Resguardado em geral o segredo de justiça ou o envolvimento de menores de idade, o Estado Democrático de Direito prevê tratamento igualitário a todos os cidadãos quanto ao conhecimento que o público deve ter dos nomes de quem é processado judicialmente.
Se João é processado por roubo, se Manoel por furto e se Severino por tráfico, cabe ao judiciário, em respeito à transparência total a que este deve primar, tornar público os nomes destes cidadãos, preservando-lhes de modo fiel todas as garantias à defesa, ao contraditório e à dignidade.
Isso sem alardes, sem pirotecnia, sem midiatização circense.
Tornar público não significa carnavalizar a lista de acusados, expor de modo irresponsável e inconsequente biografias e famílias, macular honras sem decisões finais do Tribunal.
Significa fazer com que, simplesmente, o cidadão comum possa conhecer quem a sua Justiça está a julgar.
Ora, se um pai faminto furta uma galinha para alimentar seus filhos, seu nome é divulgado. Se determinado homem público é acusado de desvio de recursos, sua identidade é revelada.
Agora neste Brasil de tantos contrastes, antíteses e pesos desiguais, uma medida do Supremo Tribunal Federal comove pela desnecessidade e pela afronta ao princípio de publicidade, base dos atos públicos.
Está vigente desde agosto de 2010 no STF a determinação de ocultar os nomes dos acusados em inquéritos que tiveram como origem o próprio Supremo Tribunal Federal. E estes inquéritos são, justamente, aqueles abertos contra brasileiros como ministros de Estado, senadores e deputados federais.
O nome destes homens e mulheres, por eles possuírem foro privilegiado, não estão plenamente acessíveis, por exemplo, no site do STF em virtude desta “inovação” do Judiciário nacional.
Hipoteticamente é assim: se o nome constante processo é José da Silva, e José da Silva é deputado federal, dele no sistema de informação do Supremo somente aparecerão as iniciais J.S. caso ele seja alvo de processo originado na Corte Alta do Brasil.
Se o atual momento fosse somente tempos de TV Justiça, internet, WikiLeaks e afins, tal medida já seria descabida pela sua face inócua e bizarra.
Será que um Tribunal respeitabilíssimo como o STF ainda acredita que somente divulgando as iniciais de um nome a opinião pública se privará da informação real quanto a quem é o processado? A ingenuidade neste caso é imensamente proporcional à ineficácia e cafonice da medida.
A iniciativa de divulgar somente as iniciais das autoridades processadas dificulta sim o acesso aos nomes, mas não as veda da publicidade. Mais ainda, servirá de material para uma caça de identidades por parte de organismos como a imprensa, prejudicada esta que foi mediante a idéia “original” de nosso Supremo.

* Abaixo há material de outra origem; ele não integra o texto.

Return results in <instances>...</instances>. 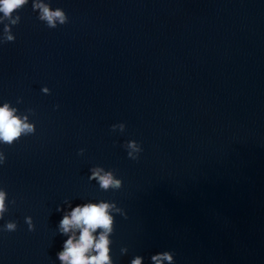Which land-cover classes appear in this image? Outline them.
<instances>
[{
    "label": "clouds",
    "instance_id": "clouds-1",
    "mask_svg": "<svg viewBox=\"0 0 264 264\" xmlns=\"http://www.w3.org/2000/svg\"><path fill=\"white\" fill-rule=\"evenodd\" d=\"M28 3L29 0H0V13L3 14L0 16V23L4 24L5 33H10L11 26L17 25L20 22V16H13V13L17 12V10ZM37 8L40 9L38 19L47 21L49 28H55L57 20H59L61 25L66 24L68 21L66 13L59 8L55 11H51L49 6L43 3H33V11H36ZM5 21H7V23H5ZM7 40L13 41V35L8 34ZM17 102L19 103L20 101ZM14 112L15 109H10L8 103L0 107V141L9 146H11L14 141L19 140L22 133L27 134L35 132L34 125L24 122L27 120V117H24V120H22L20 117L14 115ZM118 127L120 131L123 132V124L112 125V130L116 131ZM126 147L134 151H142V148L137 147L136 141L127 142ZM82 153L83 149H81L80 154ZM127 155L130 159H138V156H133L132 152H128ZM5 160L6 157L4 153L0 151V165H3ZM92 171L93 175L90 179H97L101 188L105 190L109 187L113 189L121 188L122 180L115 179L111 171L103 175H101L103 171L102 168H95ZM5 196L6 192L0 190V219H3V214L8 211V208L5 206ZM109 207L110 205L107 203H101L99 205L88 204L83 207L77 206L71 211L70 216H64L60 222L61 230L67 233L72 228H79L80 236L79 240L75 243L71 237L64 242V250L59 253V259L61 261L65 262V264H111L107 234L113 231V218L108 215ZM112 207H115V204H113ZM116 210L120 211V209ZM123 216L127 218L126 214ZM25 223H27L29 231L35 230V225L33 224L31 216L25 217ZM97 228L104 230V232L100 234L98 240L93 236V232H95ZM16 229V222H6L4 231L13 232ZM92 250L96 252L95 255L88 254ZM125 250V248L121 249V251ZM150 259L154 264H162V261H167L168 264H175L174 254L170 251L154 254ZM131 264H141V257L138 256L132 260Z\"/></svg>",
    "mask_w": 264,
    "mask_h": 264
}]
</instances>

Mas o principal é que em tempos de clamor pela transparência da gestão pública, imperativo do Estado Moderno, a determinação do STF soa como retrógrada e como uma ofensa ao direito coletivo e à cidadania.
Se nossa Suprema Corte resolve processar um ministro, um deputado ou um senador é porque há consistência de dados, de indícios e de documentos que embasam tal processo.
Logo, diante da contundência e necessidade de um processo do STF, inscrever J.S. no lugar de José da Silva é no mínimo caricato além de desrespeitoso e, ao meu ver, ilegal.
Fere nossa dignidade cívica e nossa inteligência coletiva, sendo um péssimo exemplo de quem deveria resguardar nossa legalidade plena e pacificar entendimentos com base no justo e no constitucional.